Hacker News new | past | comments | ask | show | jobs | submit login
Ask HN: SQLite in Production?
111 points by martinbaun 8 months ago | hide | past | favorite | 59 comments
I am using it for a small app, and the latency is so low that it feels like the app is like 10x faster than if it was running Postgresql. Now of course scaling will not be the same, but still.

Are any of using SQLite in production and if so what have your experience been with it? Hit any limits?




Yes, we use it to back several services in production at an 8 figure ARR business, with Litestream as our streaming backup option. I'm quite happy with it because it's trivial to debug and test against a local copy of the production data if necessary, but there are a few things to think about.

* You need to have your code repopulate index statistics with ANALYZE or PRAGMA OPTIMIZE now and again, or you may get a confused query planner.

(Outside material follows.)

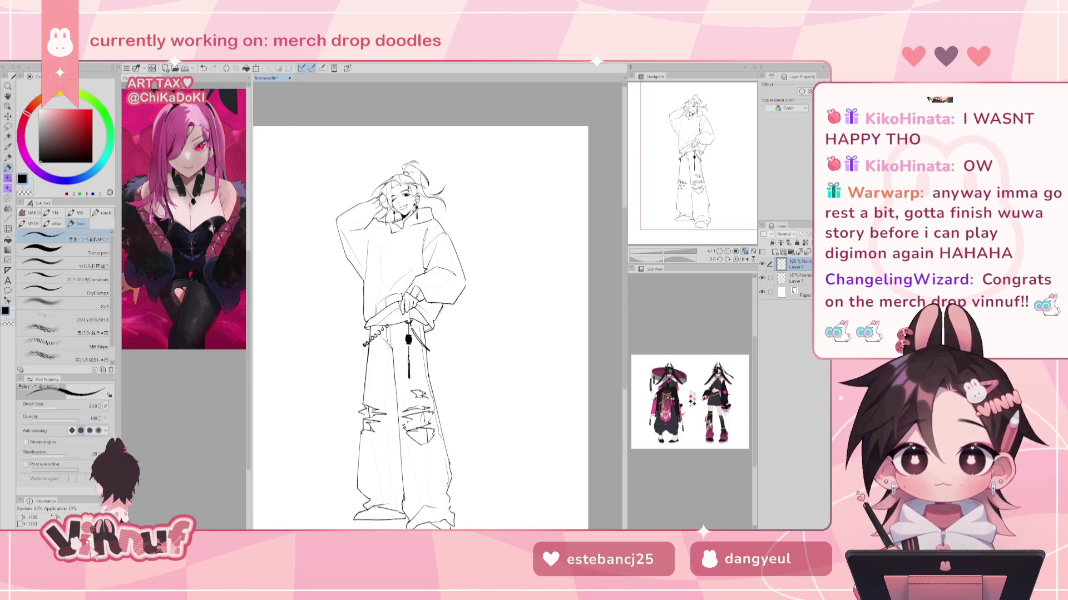
key(ctrl+z)
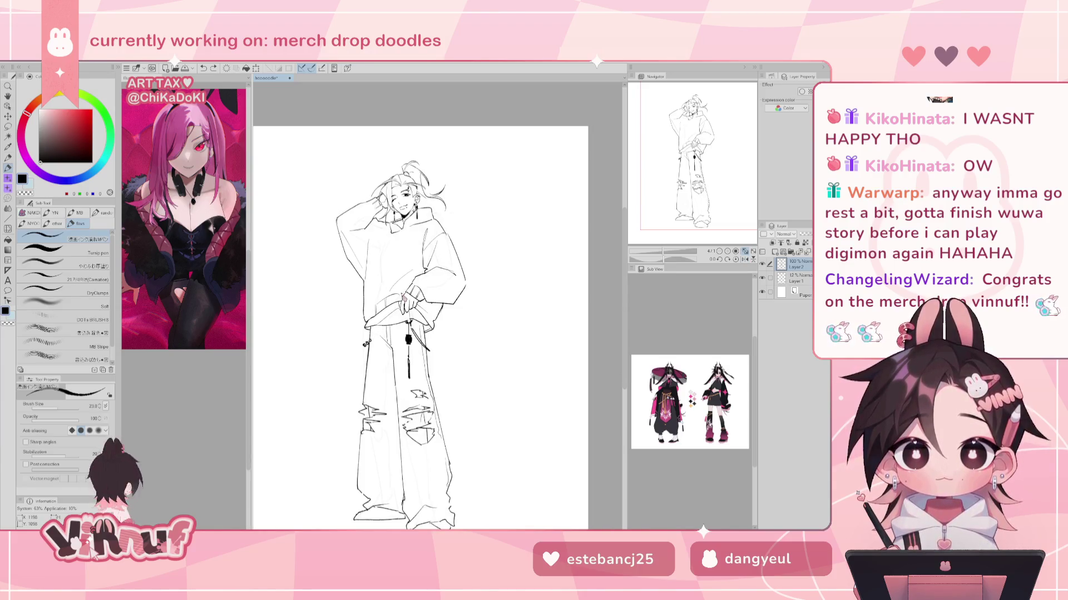
drag(413, 322, 424, 329)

* It's best if your code defines meaningful types to scan SQLite values into, and you ideally avoid ever writing to the DB via the CLI. Alternatively, be aggressive in writing CHECK constraints and triggers to ensure data validity.

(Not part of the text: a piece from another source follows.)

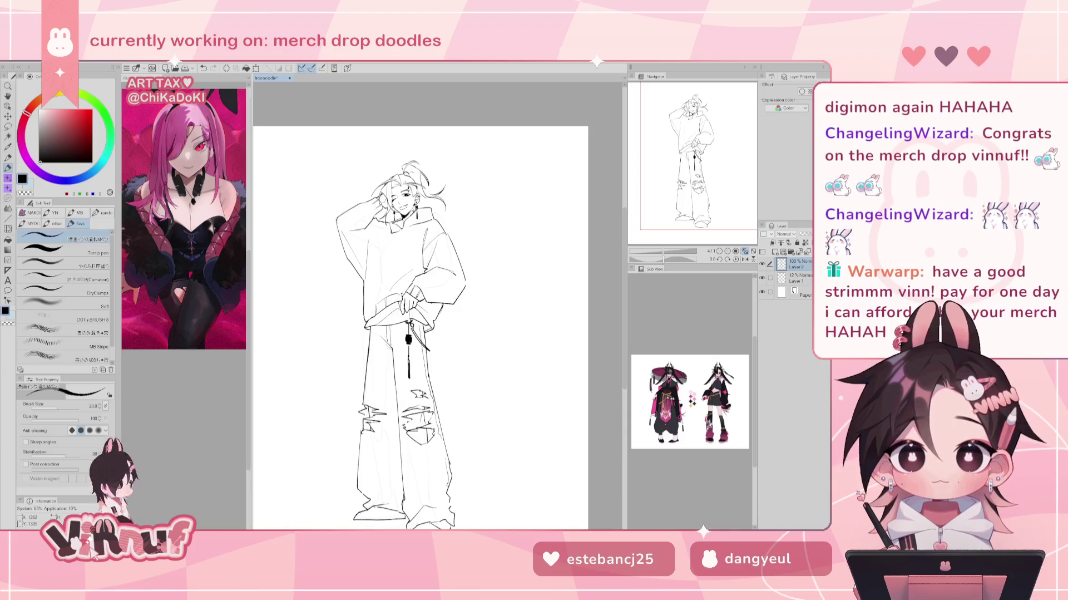
key(ctrl+z)
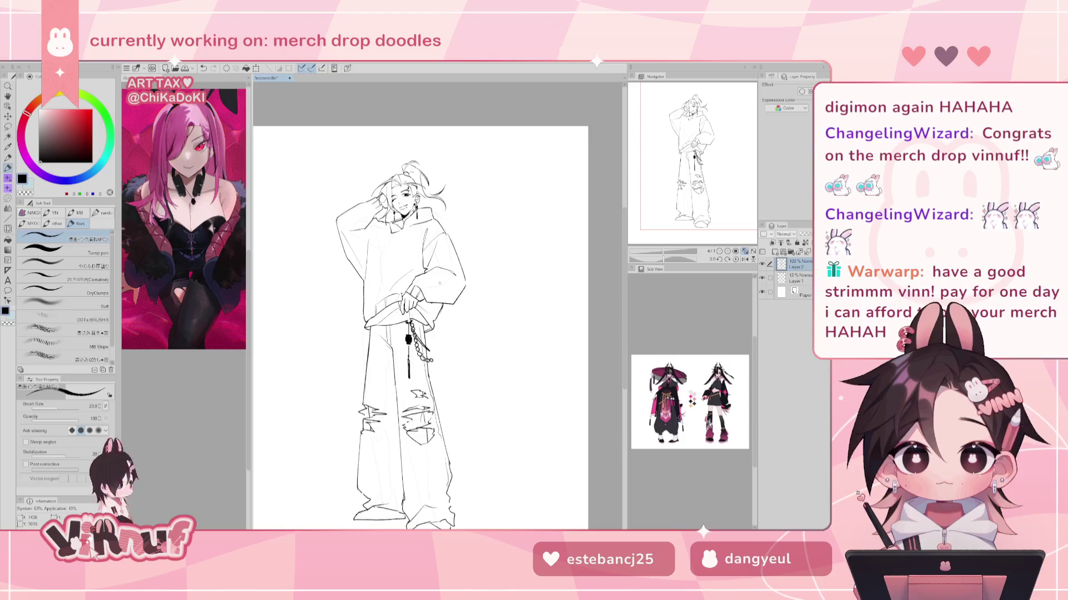
Mirror the view to check the chain and remove a small stray stroke near it
key(h)
key(h)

* You need to be working with a team of developers that are pretty comfortable with databases to get a lot of value out of SQLite. I've been surprised at how performant features can be if a single mind is designing the schema, constraints, triggers, and queries, examining the query plan to choose indexes, and writing the application code that accesses the database. SQLite minimizes the barrier to doing this with real snapshots of production data - but that still doesn't mean it's going to be easy.

* You need to think about how long your code holds a write transaction open. Individual statements in SQLite run very quickly (I've seen ~250 microseconds per insert on a EBS-backed EC2 instance), but if you have a Django app with @transaction.atomic everywhere, you're going to run into lock contention quite quickly because your Python functions take much longer to run. If possible, "organize" all the data for your writes outside the transaction and then hold the lock for as short as possible.

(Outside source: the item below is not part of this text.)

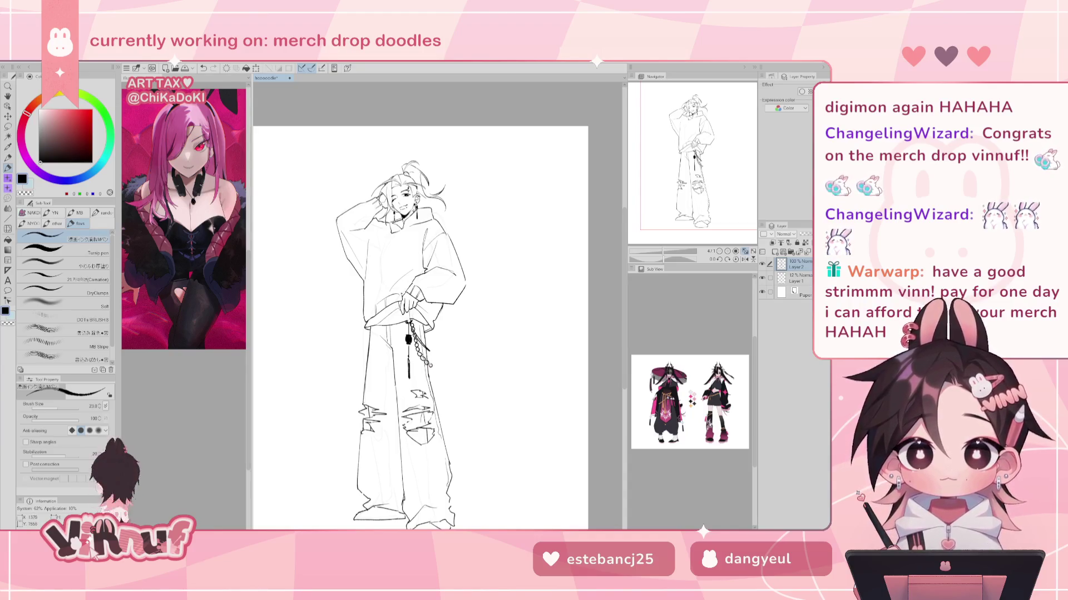
key(h)
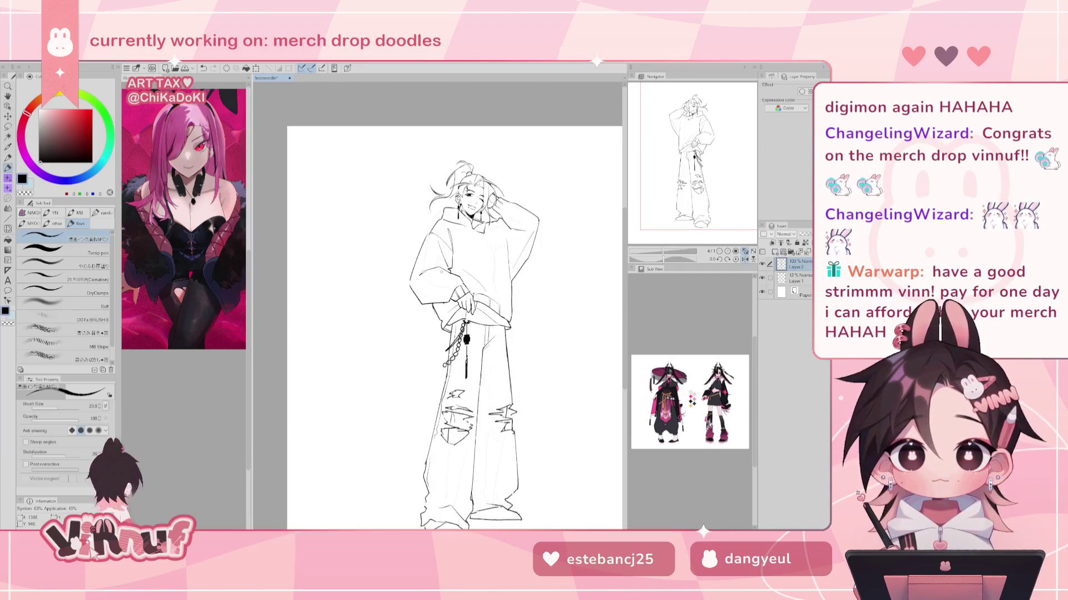
key(h)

* Any transaction that may eventually write must start with BEGIN IMMEDIATE, otherwise SQLite may throw an error to keep it's promise of serialized isolation on writes.

All said, I'd do it again for any other services-based backend. It also incidentally enforces the good hygiene of "services can only access their own data." Happy to answer any questions you have.


To expand on the BEGIN IMMEDIATE part in the context of Django (since this is/was a pet peeve of mine), they recently added the option to do so after keeping the bug open for years: https://code.djangoproject.com/ticket/29280


Cool, I am using Django on some projects so I'll check this out.


This is good insight.

I've been experimenting with the newer features to get concurrent writes working but I don't like that I have to have more than one database file, means I end up having to move lots of files around - might as well use MySQL and.. move files around.

https://www.sqlite.org/cgi/src/doc/begin-concurrent/doc/begi...


Use the best tool for the job, most of the time is the best thing to do :)

I never dabbled in multiple files, but I can see how that will be beneficial. Especially if you have a service that have completely isolated instances - like let's say per organization basis.


How do you manage cron jobs with a setup like that? Does each lambda pull down its own SQLite db, write changes, and then litestream replicates the changes to the web and other lambda instances?

Similar scenario for multiple web nodes and saving data. Also, do you use sticky sessions so that any routes that write to a db also read from the same node/db so you don’t have to wait for litestream?

What do you do for BI? Are you able to ETL the data from sqlite to a warehouse? If so, what does that look like?


Interesting question. Our services currently contain "own" all of cron jobs, so the jobs run as background tasks on the host containing the db. I think we used Huey for the Django app, and just some CLI applications fired via systemd timers for the Go services.

Every service is running on a single (somewhat meaty) host, so we get true snapshot isolation on reads and serialized isolation on writes without doing anything extra. We run weekly tests to determine how long AWS takes to spin everything back up upon catastrophic failure, and it's between 6 and 10 minutes, depending on how much data the service has. It does bother me that this can only get longer, but we've never actually had a host crash in production.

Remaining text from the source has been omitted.